Extracted text »

((

# Thread: Expressing a linear function in terms of independent random variables

1. ## Expressing a linear function in terms of independent random variables

Let Y1<Y2<...<Yn be the order statistics of a random sample of size n from the pdf $f(x) = e^{-x}$ x ranging from 0 to infinity.

Demonstrate that all linear functions of Y1, Y2,...,Yn such as $\Sigma a_i Y_i$ can be expressed as a linear function of independent random variables.

so:

$\Sigma a_i Y_i = a_1Y_1 + a_2Y_2 + ... + a_nY_n = a_1e^{-x_1} + a_2e^{-x_2} +...+a_ne^{-x_n}$

That can't be right though....

2. Hello,

Hey... I think you have serious problems with the definitions... f is the pdf, the random variable does not equal $e^{-x}$

3. So what would Y equal to? Would I need to do a change of variable?

4. Originally Posted by statmajor
Let Y1<Y2<...<Yn be the order statistics of a random sample of size n from the pdf $f(x) = e^{-x}$ x ranging from 0 to infinity.

))

The data »
((

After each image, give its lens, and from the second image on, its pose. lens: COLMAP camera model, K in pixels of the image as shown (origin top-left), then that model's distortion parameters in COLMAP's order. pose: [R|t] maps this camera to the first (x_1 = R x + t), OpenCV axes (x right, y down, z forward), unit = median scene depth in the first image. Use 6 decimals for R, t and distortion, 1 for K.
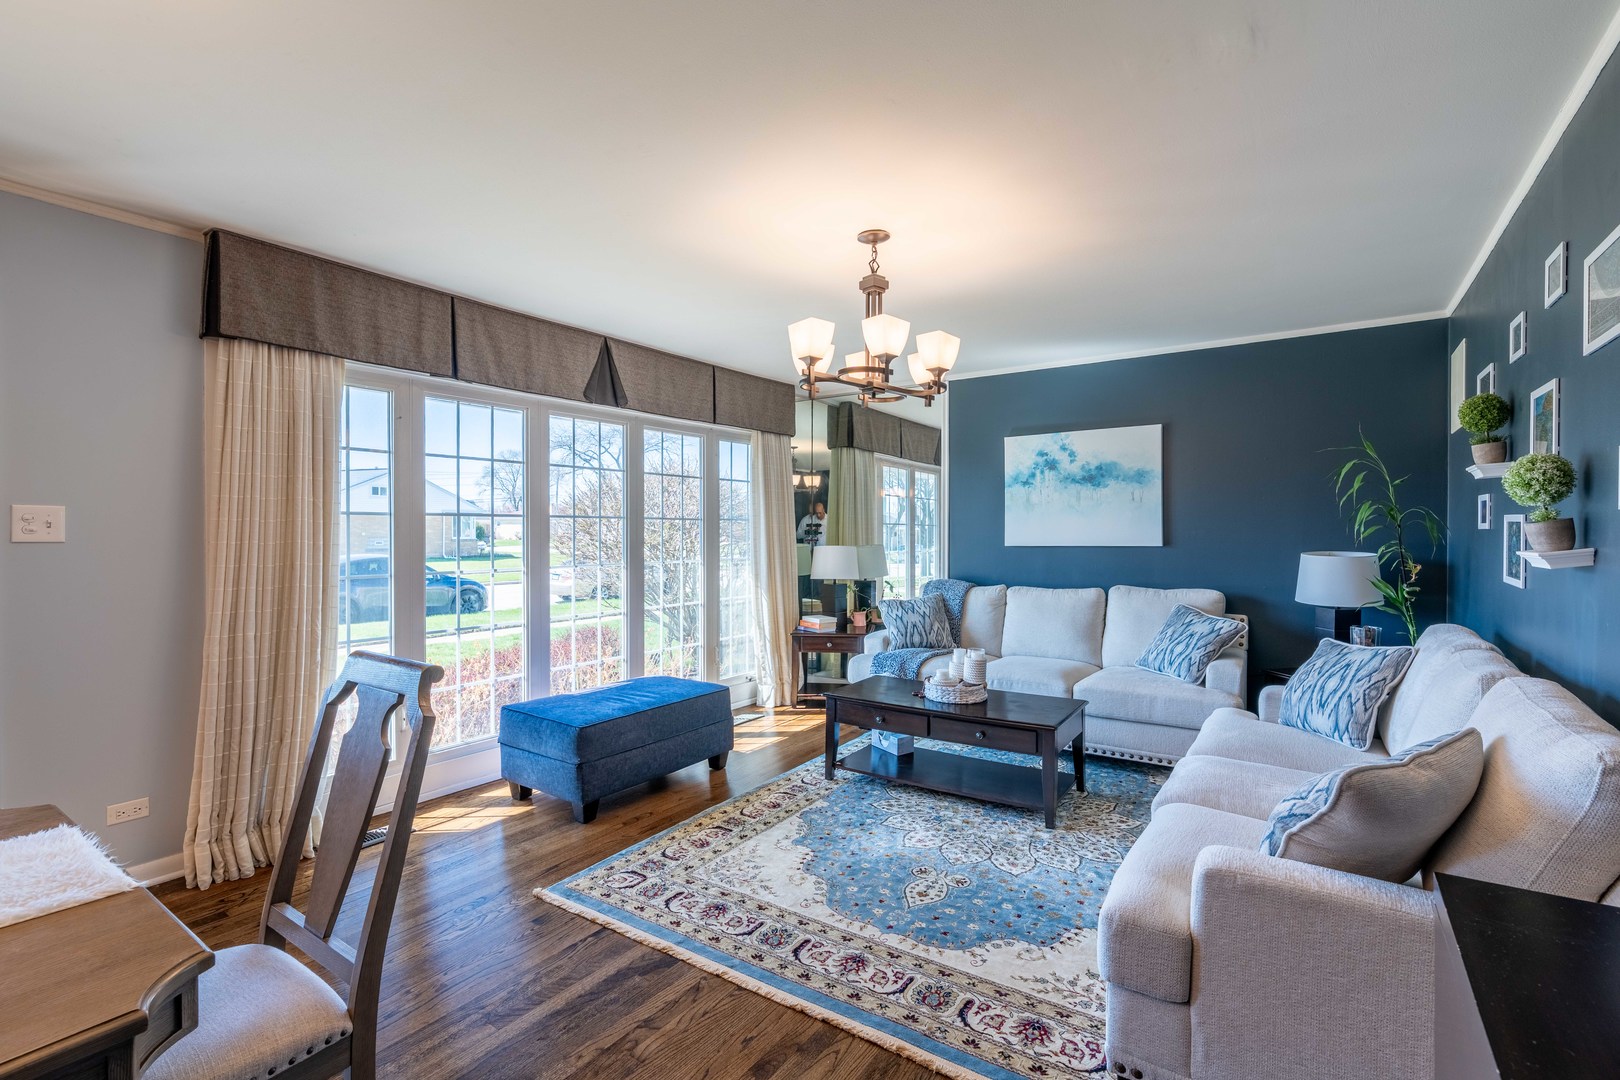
lens RADIAL K [[750.3, 0, 768.1], [0, 750.3, 540.8], [0, 0, 1]] dist [-0.001130, 0.000107]
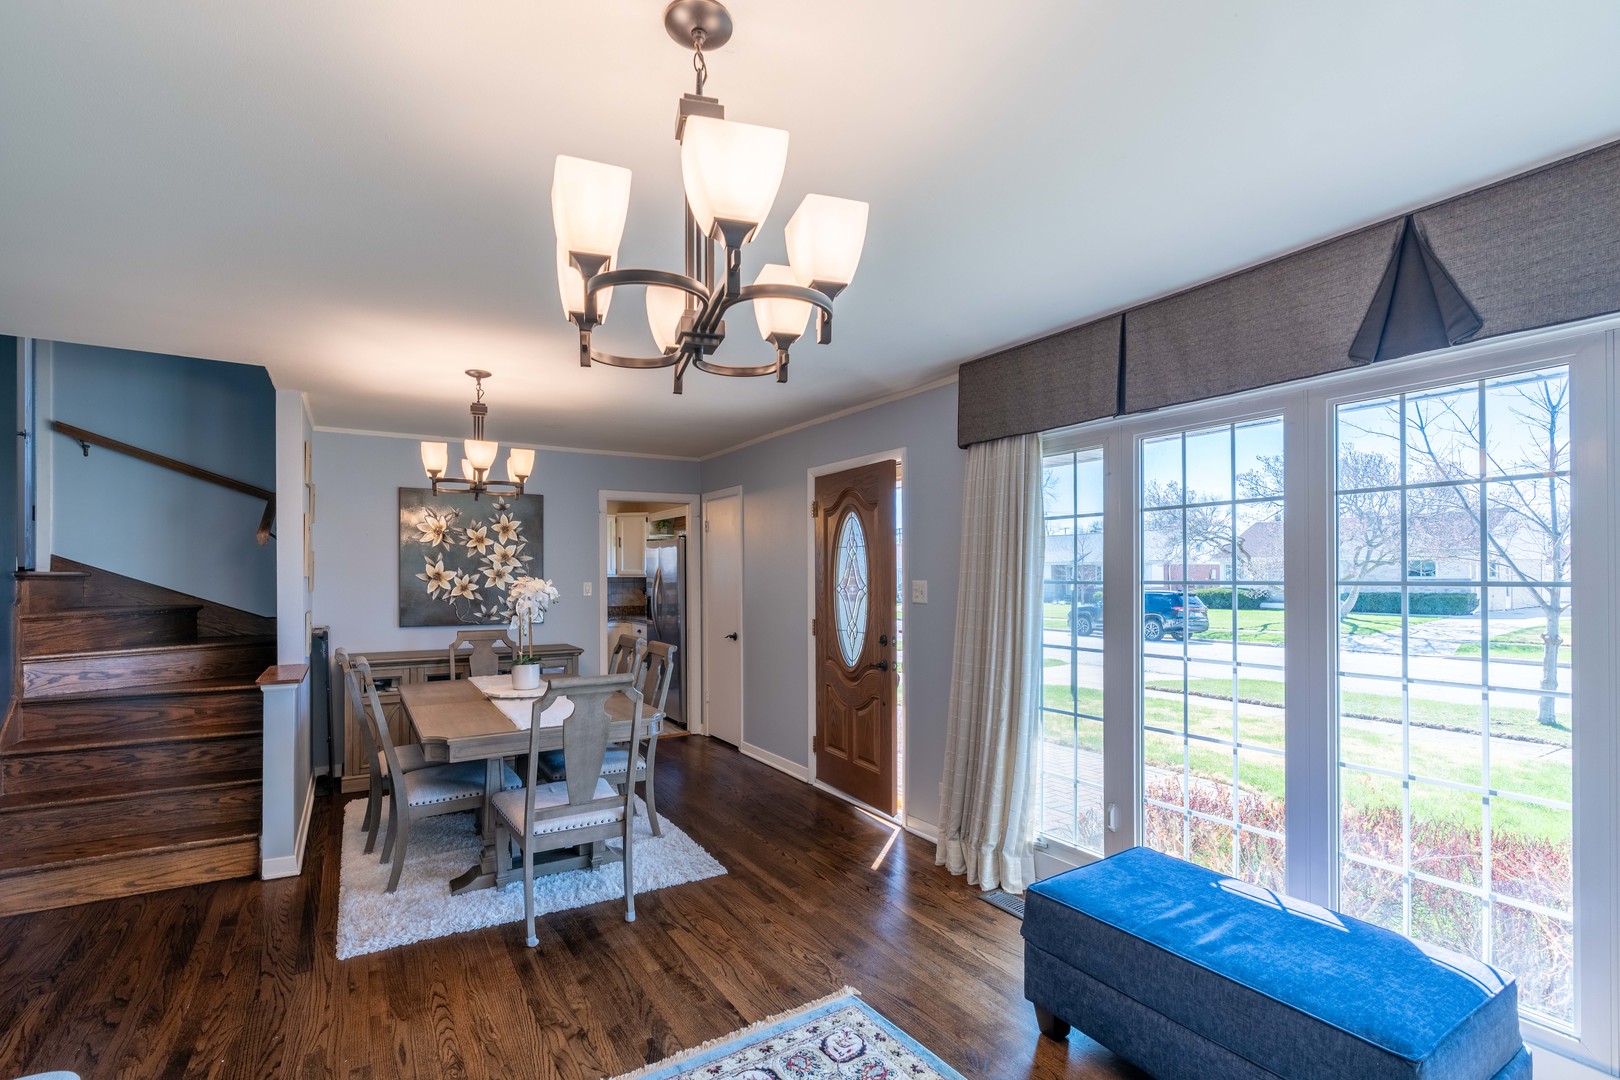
lens RADIAL K [[750.2, 0, 812.8], [0, 750.2, 572.2], [0, 0, 1]] dist [-0.001017, -0.000146]
pose [[-0.350585, -0.008884, -0.936489, 0.497605], [-0.011727, 0.999918, -0.005095, -0.043106], [0.936457, 0.009196, -0.350661, 1.075861]]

))

What you are asked to do »
Answer these questions about the thread on order statistics:
1. From what pdf is the random sample taken?
2. According to the reply that begins "Hello," what does the random variable not equal?
3. In the post asking "So what would Y equal to?", what step does the writer ask about?
The data above come from a different source than the thread.

Final answer »
1. $f(x) = e^{-x}$, with x ranging from 0 to infinity.
2. $e^{-x}$
3. Whether a change of variable would be needed.